U.S. intel ponies up $100K to Russian operative for NSA hacking tools hawked by Shadow Brokers

Working with Russian and American intermediaries in Europe over the past year, the U.S. intelligence community reportedly negotiated in secret to retrieve classified documents nicked from the National Security Agency (NSA) by the Shadow Brokers and passed along to Russian intelligence – and even ponied up $100,000 as a first installment payment toward getting back its hacking tools, but eventually nixing the deal because they feared being sucked into a Russian effort to interject chaos into the U.S. government.

The cache may have “inadvertently” included compromising information on President Trump's ties to Russia, according to a report from the Intercept. But the New York Times reported that intelligence officers said in communications with a sketchy Russian operative that they weren't interested in the information on Trump, which supposedly included bank records, Russian intelligence and emails.

In August 2016, the Shadow Brokers group began posting NSA hacking tools online then tried various schemes to drum up buyers. In an October rant posted to Medium expressing frustration that an online auction of the tools hadn't yielded bidders, the group said the auction was real as well as the group's estimated value of the stolen goods, which they tallied at $1 million, and criticized researchers and the media alike before arriving at the conclusion that “peoples is not thinking auction is being real.”

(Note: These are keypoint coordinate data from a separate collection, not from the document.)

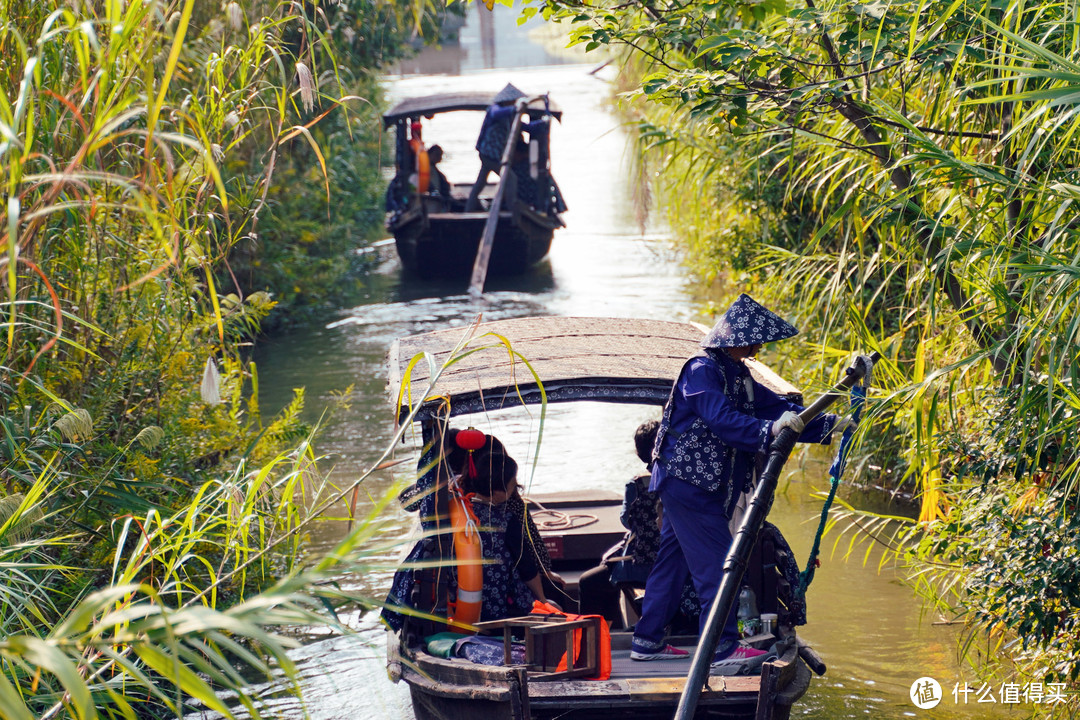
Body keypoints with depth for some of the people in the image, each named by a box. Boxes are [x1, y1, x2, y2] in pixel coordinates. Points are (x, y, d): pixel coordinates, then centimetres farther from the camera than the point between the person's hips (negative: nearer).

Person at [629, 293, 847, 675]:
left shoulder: (736, 373, 12)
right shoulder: (701, 371, -18)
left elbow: (775, 407, 12)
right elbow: (723, 420, -32)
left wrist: (828, 425, 4)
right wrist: (769, 430, -44)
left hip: (708, 484, 10)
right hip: (686, 481, -10)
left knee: (673, 559, 14)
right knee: (718, 562, -10)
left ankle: (647, 641, 21)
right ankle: (722, 649, -8)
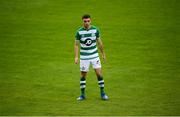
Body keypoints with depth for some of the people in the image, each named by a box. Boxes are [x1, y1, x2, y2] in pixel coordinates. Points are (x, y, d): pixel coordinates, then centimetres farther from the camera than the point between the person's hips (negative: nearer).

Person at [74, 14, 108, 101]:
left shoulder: (95, 30, -4)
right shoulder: (79, 32, -9)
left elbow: (99, 42, 8)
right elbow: (76, 45, -1)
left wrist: (103, 53, 15)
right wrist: (76, 57, -9)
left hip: (94, 56, 1)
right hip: (84, 57, -1)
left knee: (99, 74, -4)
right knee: (83, 76, 5)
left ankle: (102, 93, 7)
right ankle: (82, 95, 17)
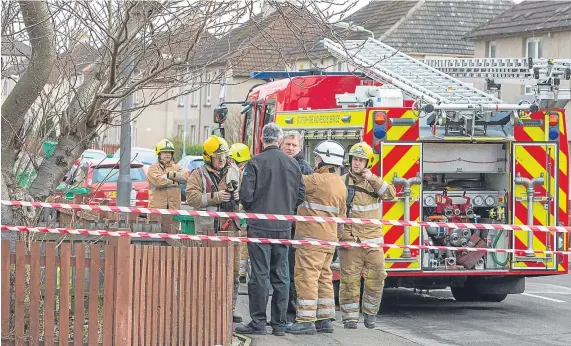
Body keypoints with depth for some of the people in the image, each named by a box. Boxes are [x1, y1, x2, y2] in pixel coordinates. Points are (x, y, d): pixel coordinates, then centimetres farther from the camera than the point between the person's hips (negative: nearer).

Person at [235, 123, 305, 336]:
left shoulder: (255, 163, -9)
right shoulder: (292, 164, 4)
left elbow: (245, 195, -12)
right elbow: (300, 195, 8)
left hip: (260, 226, -4)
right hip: (284, 227, 4)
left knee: (260, 274, -1)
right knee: (281, 275, 9)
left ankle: (258, 322, 0)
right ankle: (279, 323, 12)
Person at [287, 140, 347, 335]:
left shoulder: (318, 180, -15)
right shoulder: (341, 185, 15)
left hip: (312, 237, -9)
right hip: (329, 237, 9)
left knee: (306, 276, -8)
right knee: (324, 277, 13)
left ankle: (306, 320, -10)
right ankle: (325, 319, 15)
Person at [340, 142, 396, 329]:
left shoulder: (375, 181, 12)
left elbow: (390, 193, -5)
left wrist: (372, 179, -13)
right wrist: (341, 233, -6)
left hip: (372, 239, 3)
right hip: (350, 239, -2)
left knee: (376, 277, 0)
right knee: (349, 278, -3)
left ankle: (370, 313, 14)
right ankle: (349, 316, 3)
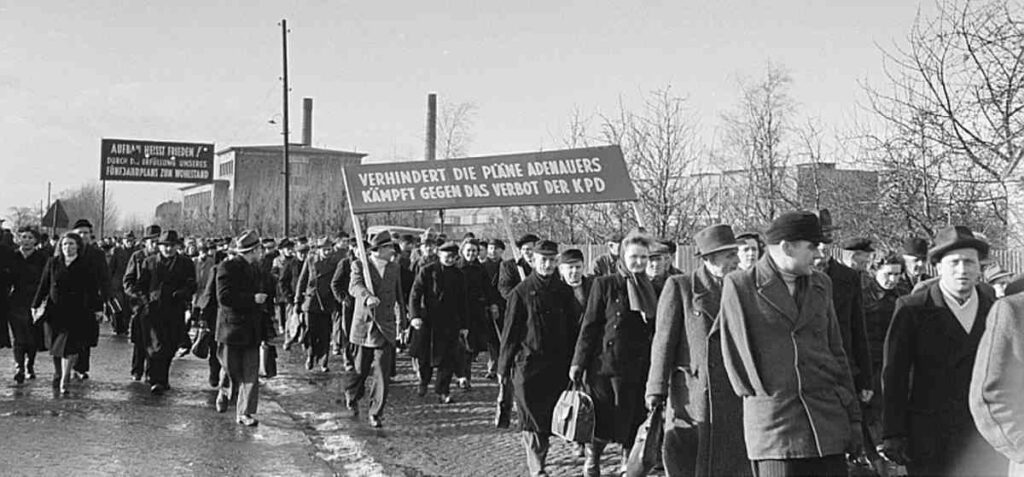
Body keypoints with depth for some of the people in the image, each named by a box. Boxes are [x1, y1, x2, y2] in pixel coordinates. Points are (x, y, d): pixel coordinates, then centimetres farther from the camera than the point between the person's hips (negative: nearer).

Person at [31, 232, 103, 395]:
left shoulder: (85, 266, 0)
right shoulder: (53, 263, 6)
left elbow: (93, 289, 0)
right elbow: (43, 286, 9)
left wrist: (98, 309, -2)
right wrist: (36, 305, 8)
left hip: (77, 312, -2)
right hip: (55, 311, 2)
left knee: (70, 347, -8)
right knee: (56, 346, 10)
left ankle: (64, 381, -2)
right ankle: (58, 373, 31)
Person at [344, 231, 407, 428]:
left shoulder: (395, 268, 8)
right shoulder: (359, 265, -4)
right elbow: (354, 287, -22)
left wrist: (402, 319, 29)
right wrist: (368, 298, -42)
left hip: (386, 328, 2)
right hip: (364, 326, -2)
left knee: (382, 373, -6)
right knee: (360, 369, 11)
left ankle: (376, 413, 1)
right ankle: (352, 395, 41)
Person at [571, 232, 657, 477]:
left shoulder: (650, 289, 10)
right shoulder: (604, 284, -1)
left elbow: (655, 331, 12)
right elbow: (589, 326, -2)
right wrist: (578, 363, -5)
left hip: (640, 368, 4)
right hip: (607, 364, -3)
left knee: (635, 423, 5)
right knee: (606, 422, -1)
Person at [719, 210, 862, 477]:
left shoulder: (821, 285, 14)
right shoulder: (740, 285, -2)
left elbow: (835, 352, 16)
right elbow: (735, 354, 0)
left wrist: (852, 416, 13)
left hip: (827, 418, 4)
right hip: (772, 422, -4)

After that - group offered information on Trump, the report said, citing anonymous sources and documents provided as evidence. Early analysis of spring 2017 ransomware attacks that began hitting the U.K. National Health System earlier and rapidly spread globally found that the attackers dropped WanaCryptOr 2.0, or WannaCry, using an NSA exploit tool released by the Shadow Brokers. 

After members of the intelligence community negotiated with the Russian operative, an intermediary – an American businessman – met with the operative in a West Berlin bar and was given a thumb drive of information, which U.S. intelligence deemed to be nothing more than information that the Shadow Brokers had already made available in the public domain. The information handed over to the American businessman in exchange for the $100,000 installment payment after a second meeting a few months later only concerned Trump and the 2016 presidential election.

The Russian operative, whose motives were already being questioned by U.S. intelligence after he bumped his original price down from $10 million to $1 million, eventually told the American businessman that Russian officials had told him to hold on to the hacking tools and only offer up the “kompromat” on Trump. The Times said a review of four pages of the trove of documents reportedly still in the custody of the American intermediary also seemed to be drawn from information already reported in the public domain. U.S. intelligence eventually severed ties with the operative – telling him to leave Europe unless he was willing to cooperative with investigators and hand over the names of those people in his network.